DIRECTIVE: Locate each line in the records below that contains the string "acuerdo", and copy those lines out. Case counts.

--------

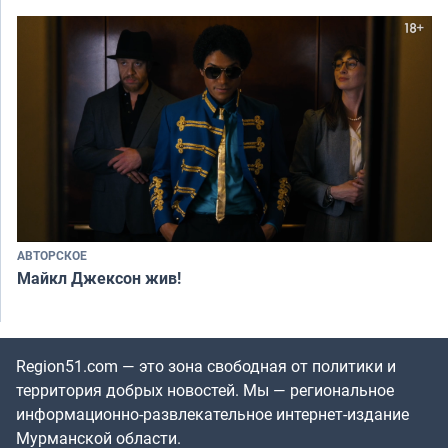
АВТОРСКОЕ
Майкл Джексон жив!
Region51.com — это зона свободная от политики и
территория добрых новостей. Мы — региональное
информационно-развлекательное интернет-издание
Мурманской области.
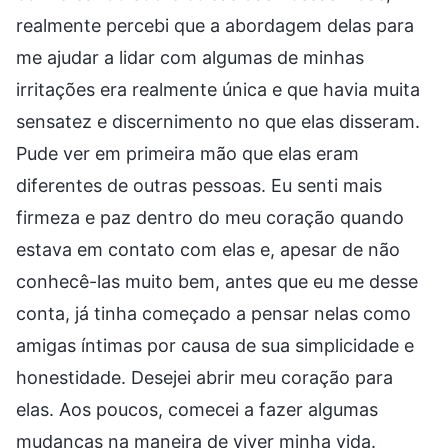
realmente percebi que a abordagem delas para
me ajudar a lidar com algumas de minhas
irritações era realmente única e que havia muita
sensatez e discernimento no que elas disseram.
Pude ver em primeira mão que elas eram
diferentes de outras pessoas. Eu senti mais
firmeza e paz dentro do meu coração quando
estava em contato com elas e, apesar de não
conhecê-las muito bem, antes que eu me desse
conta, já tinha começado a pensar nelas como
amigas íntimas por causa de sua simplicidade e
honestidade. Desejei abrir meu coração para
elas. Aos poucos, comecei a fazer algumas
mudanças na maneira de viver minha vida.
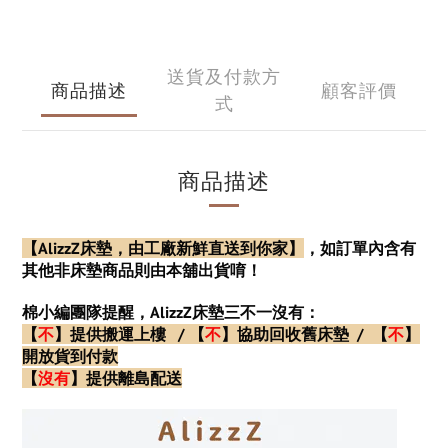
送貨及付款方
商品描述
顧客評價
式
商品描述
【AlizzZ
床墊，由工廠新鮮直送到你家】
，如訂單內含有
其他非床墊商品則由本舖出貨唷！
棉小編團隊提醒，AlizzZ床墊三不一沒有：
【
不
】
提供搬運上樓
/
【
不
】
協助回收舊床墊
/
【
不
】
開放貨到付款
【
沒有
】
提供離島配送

--------

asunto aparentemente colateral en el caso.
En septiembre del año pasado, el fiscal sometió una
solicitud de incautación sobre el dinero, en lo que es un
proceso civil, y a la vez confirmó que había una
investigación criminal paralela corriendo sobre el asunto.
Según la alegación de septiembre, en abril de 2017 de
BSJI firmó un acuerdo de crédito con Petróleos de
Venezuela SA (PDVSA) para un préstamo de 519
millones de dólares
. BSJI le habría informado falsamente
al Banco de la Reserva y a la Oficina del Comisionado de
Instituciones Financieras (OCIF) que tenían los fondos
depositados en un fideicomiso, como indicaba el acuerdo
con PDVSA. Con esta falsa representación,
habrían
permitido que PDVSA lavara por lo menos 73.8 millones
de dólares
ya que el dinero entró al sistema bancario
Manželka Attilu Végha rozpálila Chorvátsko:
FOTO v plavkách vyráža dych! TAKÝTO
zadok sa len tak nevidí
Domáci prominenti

--------

OUTPUT FOR THIS EXERCISE:
BSJI firmó un acuerdo de crédito con Petróleos de
depositados en un fideicomiso, como indicaba el acuerdo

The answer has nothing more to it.